::: Selected text

Another note of caution is that whether or not an aberration is clonal depends on the time frame of examination and the level at which the study takes place (karyotypic vs. gene). Within a given period, the clonal aberrations can further evolve making it hard to realize that they are derived from a common ancestor. In addition, the concept of clonality can be applied to different levels of genetic organization. Cell populations with the same p53−/− mutation can be referred to as clonal at a specific locus, but they might be considered non-clonal at the karyotypic level.

To establish a precise scoring system to monitor the level of genome instability is challenging, as there are many different types of genome level alterations. By comparing the type and distribution of aberration frequencies for these model lines, it appears that the proportion of structural NCCAs represents the best biomarker. When NCCAs are used to score the level of heterogeneity, the total frequency of structural and numerical NCCAs should all be included. The structural NCCAs seem to play a more dominant role than numerical NCCAs, at least for the late stage of cancer progression (after transformation) that has been examined in this study. Chromosomal number variation plays an important role prior to the formation of structural NCCAs during the immortalization process of the mouse ovarian model.

The 4% cutoff of clonal/non-clonal is based on the standard of practice in medical genetics. It would be ideal if more than 100 mitotic figures could be included in the analysis and thereby use 1% as the cutoff line, but this is very time consuming and costly. In fact, a 4% cutoff is also reasonable as illustrated by studies conducted by the inventors herein with large numbers of cell lines and clinical samples.

For example, when studying the level of genome variations during the in vitro immortalization process, two additional cutoff lines were used (1% and 10%), the overall patterns of punctuated and stepwise phases of karyotypic evolution were the same as the 4% cutoff line (when the genome is unstable, the level of NCCAs often reaches over 20-50%). In the present immortalization model, when the cell population reached the unstable phase, NCCA levels were 100%, regardless of which cut off line was used to separate CCAs and NCCAs. In normal lymphocytes (based on both human and mouse data), the level of structural NCCAs is very low, in the range of 0.1-2%. For the purpose of establishing a baseline of structural and numerical NCCAs in normal individuals, over 100 mitotic figures are often scored. Interestingly, as illustrated by a current study, the differential frequency of NCCAs is more important than the absolute level of NCCAs as for each system tested, there seems to be a baseline of instability. No matter which cutoff line is used; the elevated NCCAs can easily be scored.

::::::
::: Extracted entries

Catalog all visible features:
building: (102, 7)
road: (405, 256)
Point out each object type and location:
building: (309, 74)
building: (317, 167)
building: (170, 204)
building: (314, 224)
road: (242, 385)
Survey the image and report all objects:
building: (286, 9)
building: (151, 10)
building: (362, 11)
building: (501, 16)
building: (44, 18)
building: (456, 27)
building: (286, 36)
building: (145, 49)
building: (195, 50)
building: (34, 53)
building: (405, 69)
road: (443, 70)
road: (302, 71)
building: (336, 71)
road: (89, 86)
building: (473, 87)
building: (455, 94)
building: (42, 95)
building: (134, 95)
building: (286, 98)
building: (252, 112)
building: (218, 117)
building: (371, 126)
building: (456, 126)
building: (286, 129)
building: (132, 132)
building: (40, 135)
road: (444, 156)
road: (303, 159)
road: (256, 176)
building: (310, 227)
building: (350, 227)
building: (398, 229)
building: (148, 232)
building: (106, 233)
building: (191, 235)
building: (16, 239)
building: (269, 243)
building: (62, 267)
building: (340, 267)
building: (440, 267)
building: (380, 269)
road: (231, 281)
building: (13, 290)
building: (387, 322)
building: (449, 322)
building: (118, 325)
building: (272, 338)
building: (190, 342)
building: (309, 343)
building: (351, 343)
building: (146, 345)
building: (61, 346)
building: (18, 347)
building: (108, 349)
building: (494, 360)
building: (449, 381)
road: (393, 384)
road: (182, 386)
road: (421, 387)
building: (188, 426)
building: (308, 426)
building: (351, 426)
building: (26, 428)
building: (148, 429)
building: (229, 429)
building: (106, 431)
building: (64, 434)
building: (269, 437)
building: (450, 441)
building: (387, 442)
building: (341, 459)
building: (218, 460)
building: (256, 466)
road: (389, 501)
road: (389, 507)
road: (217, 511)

::::::

How to complete this task: Reproduce word for word everything in the passage on clonal and non-clonal aberrations from "The 4% cutoff of" down to "and clinical samples.". The lines are separate material and have nothing to do with the passage on clonal and non-clonal aberrations.

Output of the exercise:
The 4% cutoff of clonal/non-clonal is based on the standard of practice in medical genetics. It would be ideal if more than 100 mitotic figures could be included in the analysis and thereby use 1% as the cutoff line, but this is very time consuming and costly. In fact, a 4% cutoff is also reasonable as illustrated by studies conducted by the inventors herein with large numbers of cell lines and clinical samples.